17 Mag 2016 News

Cannes 2016: fischi per Personal Shopper con Kristen Stewart

Tempi duri per Olivier Assayas e Kristen Stewar, oggi protagonisti con il film in concorso Personal Shopper, ieri fischiato sonoramente dalla critica accreditata al Festival di Cannes 2016. 

Ecco la recensione di Cinefilos.it

Personal ShopperNonostante l’uomo si creda l’essere più evoluto dell’universo, con la sua tecnologia avanzata, la sua letteratura, le sue società, esistono domande appartenenti al cosmo a cui ancora non riesce a dar soluzione. Cos’è l’umanità, da dove viene, qual è lo scopo dell’esistenza? Nessuno può rispondere, eppure ognuno ha qualcosa da fare, qualcosa da compiere nel mondo lungo la sua intera vita. Chi nasce però ha da subito, in una visione macabra dell’esistere, la morte costantemente alle spalle; lei osserva, lei aspetta, lei sceglie, e quando nella sua testa risuona il Rien ne va plus è tutto finito, che il nostro compito sulla Terra sia terminato o meno.

Lasciare conti in sospeso con il mondo tangibile però significa il più delle volte rimanere intrappolati sotto forma di energia, di entità che da sempre per nostra comodità chiamiamo fantasmi, spiriti. Questi possono prendere possesso dei luoghi che li hanno ospitati in vita, possono diventare l’ombra di persone a loro care rimaste ad affrontare il vuoto del lutto, possono continuare ad amare, possono inseguire, possono ossessionare.

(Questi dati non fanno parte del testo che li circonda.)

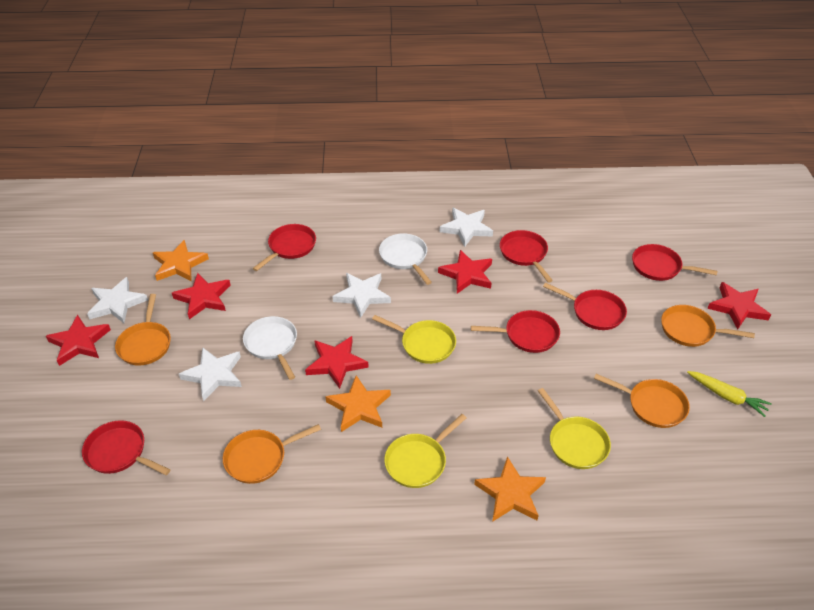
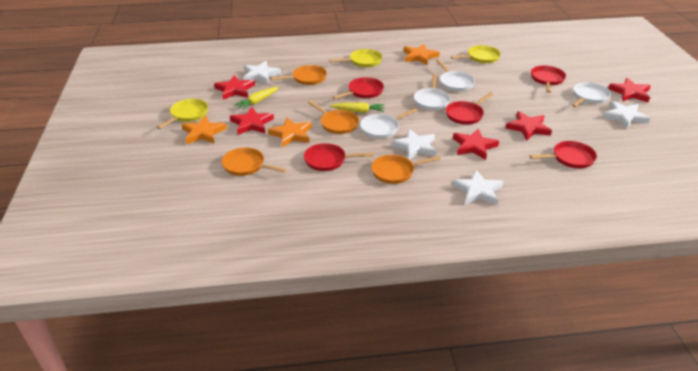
red pan: [82,420,171,475] [253,224,316,271] [471,310,560,353] [500,230,553,283] [543,283,627,330] [632,244,718,281] = 6 -> [304,143,374,171] [333,77,384,99] [446,92,494,125] [530,141,597,168] [531,65,566,93] = 5
white pan: [243,316,297,380] [379,233,432,285] = 2 -> [360,108,418,139] [414,74,450,110] [436,59,475,91] [572,82,611,107] = 4
yellow carrot: [687,371,772,417] = 1 -> [235,87,279,110] [330,103,384,113] = 2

Maureen è una medium, una persona estremamente sensibile in grado di percepire presenze, di vedere ombre dal passato, un dono che dall’esterno può sembrare un vero privilegio, un sogno ad occhi aperti, ma che dal profondo la fa soffrire, la prosciuga, la confonde. Ancor più dopo la scomparsa improvvisa di suo fratello Lewis, l’ossessione di ritrovarlo, di rivederlo, di ascoltare le sue ragioni la fa sprofondare in un labirinto di azioni prive di senso e ansie ingiustificate, e trascina in modo diretto anche lo spettatore oltre lo schermo.

Olivier Assayas dà una sferzata violenta alla sua filmografia e scrive un thriller d’autore con pesanti sfumature horror, che finisce per essere più nevrotico e instabile della sua stessa protagonista. Se Kristen Stewart ha trovato il ruolo della sua vita, una ragazzetta solitaria, ansiosa, instabile ma incredibilmente attraente, il regista di Sils Maria – pur invocando Victor Hugo e la pittrice Hilma Af Klint – non riesce a dare una direzione alle sue idee.